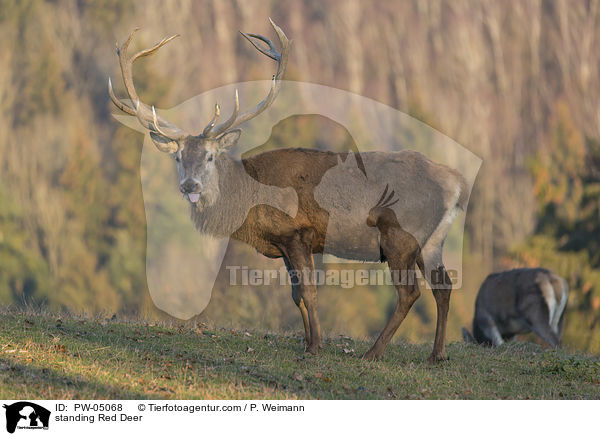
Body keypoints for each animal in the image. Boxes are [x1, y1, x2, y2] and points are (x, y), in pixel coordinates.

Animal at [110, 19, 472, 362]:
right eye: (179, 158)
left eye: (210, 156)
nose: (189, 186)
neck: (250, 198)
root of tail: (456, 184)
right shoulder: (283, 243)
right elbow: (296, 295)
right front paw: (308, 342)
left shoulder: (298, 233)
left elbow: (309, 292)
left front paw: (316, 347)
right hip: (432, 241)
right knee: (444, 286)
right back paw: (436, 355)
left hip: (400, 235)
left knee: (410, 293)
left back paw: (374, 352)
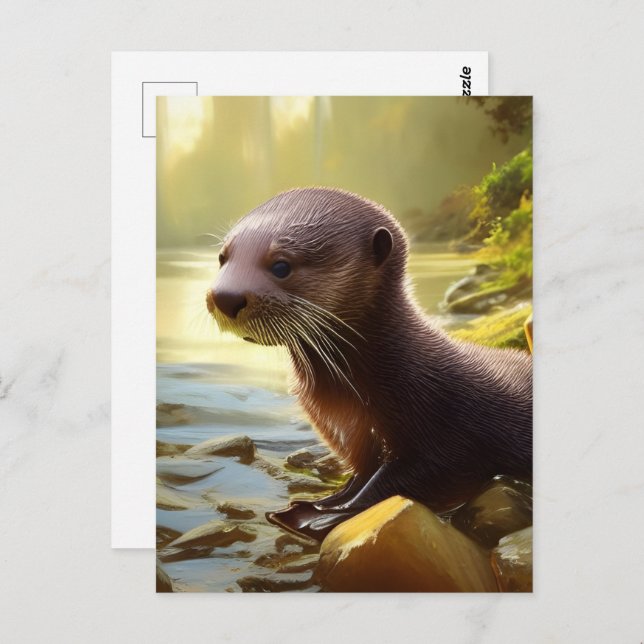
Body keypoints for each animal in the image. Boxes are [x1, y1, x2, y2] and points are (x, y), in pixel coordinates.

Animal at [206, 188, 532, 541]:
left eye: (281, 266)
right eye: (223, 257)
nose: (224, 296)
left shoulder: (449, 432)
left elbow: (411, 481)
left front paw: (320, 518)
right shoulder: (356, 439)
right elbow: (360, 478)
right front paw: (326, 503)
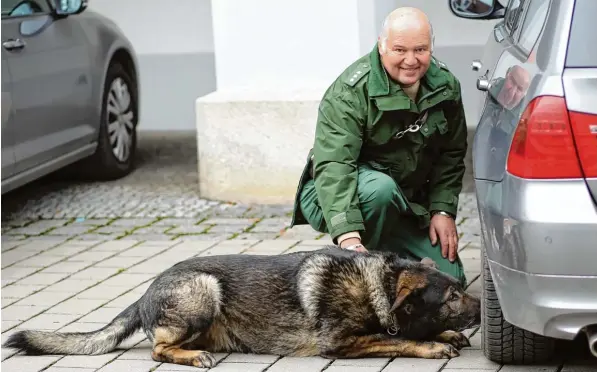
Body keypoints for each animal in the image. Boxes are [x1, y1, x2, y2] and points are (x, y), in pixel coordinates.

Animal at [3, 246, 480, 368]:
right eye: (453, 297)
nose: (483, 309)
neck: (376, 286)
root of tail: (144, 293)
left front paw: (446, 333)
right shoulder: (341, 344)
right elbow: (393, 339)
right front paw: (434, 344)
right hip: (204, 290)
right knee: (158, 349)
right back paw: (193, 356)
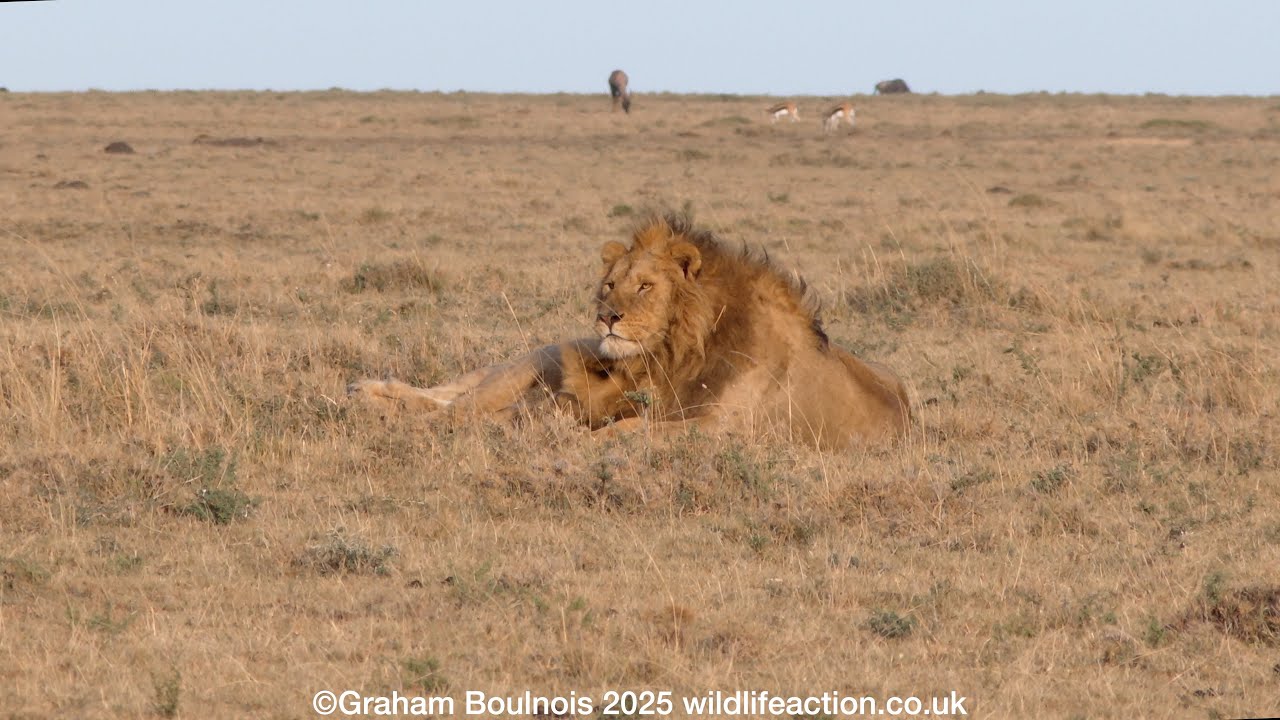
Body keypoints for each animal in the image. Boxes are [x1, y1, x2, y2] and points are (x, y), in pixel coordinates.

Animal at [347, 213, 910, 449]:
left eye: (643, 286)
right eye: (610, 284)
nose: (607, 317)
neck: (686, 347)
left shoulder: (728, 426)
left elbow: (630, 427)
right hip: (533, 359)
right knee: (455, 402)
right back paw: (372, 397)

▶ TASK BRIEF
Write out the material above once more, exactly as it reads, with no pictures.

▶ RESULT BELOW
Body keypoints for each animal in the image. Boxes are [x1, y1, x2, y2] and points are (x, y), in pixel coordinates.

Animal at [110, 19, 472, 362]:
right eye: (179, 158)
left eye: (210, 156)
nose: (189, 186)
neck: (250, 198)
root of tail: (456, 184)
right shoulder: (283, 243)
right elbow: (296, 295)
right front paw: (308, 342)
left shoulder: (298, 233)
left elbow: (309, 292)
left front paw: (316, 347)
right hip: (432, 241)
right knee: (444, 286)
right back paw: (436, 355)
left hip: (400, 235)
left knee: (410, 293)
left back paw: (374, 352)
Body keypoints for each animal in the image. Boxes are [x1, y1, x2, y2] and points are (x, y), in pixel coordinates.

Animal at [206, 188, 532, 541]:
left eye: (281, 266)
right eye: (223, 257)
nose: (224, 296)
left shoulder: (449, 432)
left elbow: (411, 481)
left front paw: (320, 518)
right shoulder: (356, 439)
right elbow: (360, 478)
right front paw: (326, 503)
Body keypoints for each animal in the image. Boxes are [x1, y1, x2, y2] and points are (x, y), in pixel coordinates.

Animal at [3, 246, 480, 368]:
right eye: (453, 297)
nose: (483, 309)
neck: (376, 286)
root of tail: (144, 293)
left front paw: (446, 333)
right shoulder: (341, 344)
right elbow: (393, 339)
right front paw: (434, 344)
right hip: (204, 290)
right knee: (158, 349)
right back paw: (193, 356)
Body keypoints for each animal in the image. Boxes are [x1, y1, x2, y2] and points are (x, y), in pixel coordinates.

Animal at [347, 213, 910, 449]:
left eye: (643, 286)
right eye: (610, 284)
nose: (607, 317)
neck: (686, 347)
left shoulder: (728, 426)
left elbow: (630, 427)
right hip: (533, 359)
right knee: (455, 402)
right back paw: (372, 397)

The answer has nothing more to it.